When she appeared to Espinosa, the Virgin certainly did not bear a message of love. He claimed she demanded that he cut the hearts of six hundred white people (one hundred for each of the six civilians killed by Americans that he saw). He began his murders in the San Luis Valley, and the first victim was found in May, the body hideously mutilated and the heart cut out.
Espinosa killed at least 23 more people (no mean feat in this sparsely populated area) before trackers shot and killed him. Residents and travelers through the area had no information about the author of these crimes or the intent of their macabre symbolism until late in the spree. An educated man, he wrote the territorial governor to demand a land grant from the government and complete immunity for himself and his accomplices; if denied, he insisted that he would kill another five hundred and seventy gringos.
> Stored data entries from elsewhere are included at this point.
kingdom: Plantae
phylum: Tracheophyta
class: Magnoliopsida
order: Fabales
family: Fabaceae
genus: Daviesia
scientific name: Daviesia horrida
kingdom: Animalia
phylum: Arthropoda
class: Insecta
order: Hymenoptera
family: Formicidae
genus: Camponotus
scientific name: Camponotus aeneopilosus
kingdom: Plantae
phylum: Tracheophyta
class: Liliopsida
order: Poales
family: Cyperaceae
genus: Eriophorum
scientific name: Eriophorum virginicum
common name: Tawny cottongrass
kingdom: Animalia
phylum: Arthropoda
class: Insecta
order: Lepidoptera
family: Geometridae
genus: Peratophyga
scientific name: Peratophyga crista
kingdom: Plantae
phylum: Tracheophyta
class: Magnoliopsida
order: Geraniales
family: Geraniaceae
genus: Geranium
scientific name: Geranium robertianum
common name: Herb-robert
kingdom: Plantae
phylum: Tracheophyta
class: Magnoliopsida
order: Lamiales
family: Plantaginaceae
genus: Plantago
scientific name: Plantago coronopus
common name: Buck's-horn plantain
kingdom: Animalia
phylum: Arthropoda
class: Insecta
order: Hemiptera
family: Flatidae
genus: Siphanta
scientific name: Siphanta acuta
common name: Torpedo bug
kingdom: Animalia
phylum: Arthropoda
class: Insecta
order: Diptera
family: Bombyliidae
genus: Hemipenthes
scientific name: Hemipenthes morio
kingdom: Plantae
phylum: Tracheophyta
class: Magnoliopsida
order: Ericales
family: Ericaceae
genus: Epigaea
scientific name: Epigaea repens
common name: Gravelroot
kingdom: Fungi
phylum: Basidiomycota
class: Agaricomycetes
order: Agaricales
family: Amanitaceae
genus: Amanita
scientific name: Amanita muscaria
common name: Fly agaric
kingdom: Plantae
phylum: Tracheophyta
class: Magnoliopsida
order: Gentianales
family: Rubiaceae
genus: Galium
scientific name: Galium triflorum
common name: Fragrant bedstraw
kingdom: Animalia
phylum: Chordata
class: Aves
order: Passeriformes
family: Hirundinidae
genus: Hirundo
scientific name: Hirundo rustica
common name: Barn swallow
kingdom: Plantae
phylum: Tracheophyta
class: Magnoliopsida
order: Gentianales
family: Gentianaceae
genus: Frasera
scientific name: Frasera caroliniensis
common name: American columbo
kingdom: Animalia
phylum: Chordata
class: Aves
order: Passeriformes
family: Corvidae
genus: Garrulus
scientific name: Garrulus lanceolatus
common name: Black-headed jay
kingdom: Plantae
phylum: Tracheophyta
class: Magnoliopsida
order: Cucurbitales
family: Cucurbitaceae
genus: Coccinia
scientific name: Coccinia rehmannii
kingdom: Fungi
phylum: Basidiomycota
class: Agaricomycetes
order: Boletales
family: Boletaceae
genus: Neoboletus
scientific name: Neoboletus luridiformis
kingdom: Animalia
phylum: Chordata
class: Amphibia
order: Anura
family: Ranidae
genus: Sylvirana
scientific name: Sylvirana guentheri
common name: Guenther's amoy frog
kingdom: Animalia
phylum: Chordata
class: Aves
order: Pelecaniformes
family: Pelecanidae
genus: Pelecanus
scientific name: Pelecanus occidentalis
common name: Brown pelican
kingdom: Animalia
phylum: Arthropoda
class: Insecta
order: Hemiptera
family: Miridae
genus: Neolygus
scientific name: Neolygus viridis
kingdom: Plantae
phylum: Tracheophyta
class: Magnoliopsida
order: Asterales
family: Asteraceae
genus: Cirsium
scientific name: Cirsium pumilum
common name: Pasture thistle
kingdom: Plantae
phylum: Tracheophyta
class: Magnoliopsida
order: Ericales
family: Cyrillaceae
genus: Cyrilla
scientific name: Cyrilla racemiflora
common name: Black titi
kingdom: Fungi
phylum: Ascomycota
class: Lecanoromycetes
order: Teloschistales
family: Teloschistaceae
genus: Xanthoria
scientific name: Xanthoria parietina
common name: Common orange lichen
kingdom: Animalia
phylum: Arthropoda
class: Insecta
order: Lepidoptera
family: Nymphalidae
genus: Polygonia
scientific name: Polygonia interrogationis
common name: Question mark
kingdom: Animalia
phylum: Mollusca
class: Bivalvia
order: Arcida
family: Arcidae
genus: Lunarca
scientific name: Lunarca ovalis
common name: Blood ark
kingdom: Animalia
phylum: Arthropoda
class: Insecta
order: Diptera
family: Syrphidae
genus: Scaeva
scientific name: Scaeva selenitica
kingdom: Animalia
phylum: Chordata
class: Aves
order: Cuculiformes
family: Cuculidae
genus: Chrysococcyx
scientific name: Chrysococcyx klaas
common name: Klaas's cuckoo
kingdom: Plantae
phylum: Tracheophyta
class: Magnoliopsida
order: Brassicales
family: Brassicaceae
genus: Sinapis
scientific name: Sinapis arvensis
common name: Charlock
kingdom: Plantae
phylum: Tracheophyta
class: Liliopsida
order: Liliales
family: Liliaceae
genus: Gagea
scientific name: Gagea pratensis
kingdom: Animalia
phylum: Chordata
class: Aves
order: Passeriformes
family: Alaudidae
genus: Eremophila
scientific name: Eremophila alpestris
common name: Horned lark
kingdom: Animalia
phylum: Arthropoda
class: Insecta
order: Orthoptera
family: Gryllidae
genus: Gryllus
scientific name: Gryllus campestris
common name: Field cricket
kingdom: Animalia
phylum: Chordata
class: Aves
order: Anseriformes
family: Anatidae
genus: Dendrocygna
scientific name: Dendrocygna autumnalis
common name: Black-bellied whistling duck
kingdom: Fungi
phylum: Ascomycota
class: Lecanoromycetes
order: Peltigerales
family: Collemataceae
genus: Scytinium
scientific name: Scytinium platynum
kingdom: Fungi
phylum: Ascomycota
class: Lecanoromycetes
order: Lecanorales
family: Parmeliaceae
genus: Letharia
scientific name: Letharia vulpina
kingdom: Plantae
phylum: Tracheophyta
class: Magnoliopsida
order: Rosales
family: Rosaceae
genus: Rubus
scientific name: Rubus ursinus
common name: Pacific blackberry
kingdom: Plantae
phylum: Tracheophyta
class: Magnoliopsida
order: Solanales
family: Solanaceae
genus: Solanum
Terror gripped the region, and the already taxing passage through these harsh mountains and valleys became sinister journeys of abject terror. No one knew anything beyond the fact that bodies were being found sans hearts throughout the region.
Espinosa and his coterie finally slipped up when a particularly gruesome robbery went awry; the victim survived and described his attackers. A short time later, a team of trackers found Espinosa et alia and killed them. Despite Espinosa’s letter describing the wrongs perpetrated by the Americans and the clearly targeted nature of the killings, the incident led to no particular soul-searching among elites of the area. To many, it was another senseless apparition of the violence that seemed to haunt the American West at the time. To others, the incident was the product of a man unhinged by a loss in a just war. The absorption of the San Luis Valley into the vast folds of America continued unabated, though it was never fully completed — a fact one can see easily upon visiting this strange place.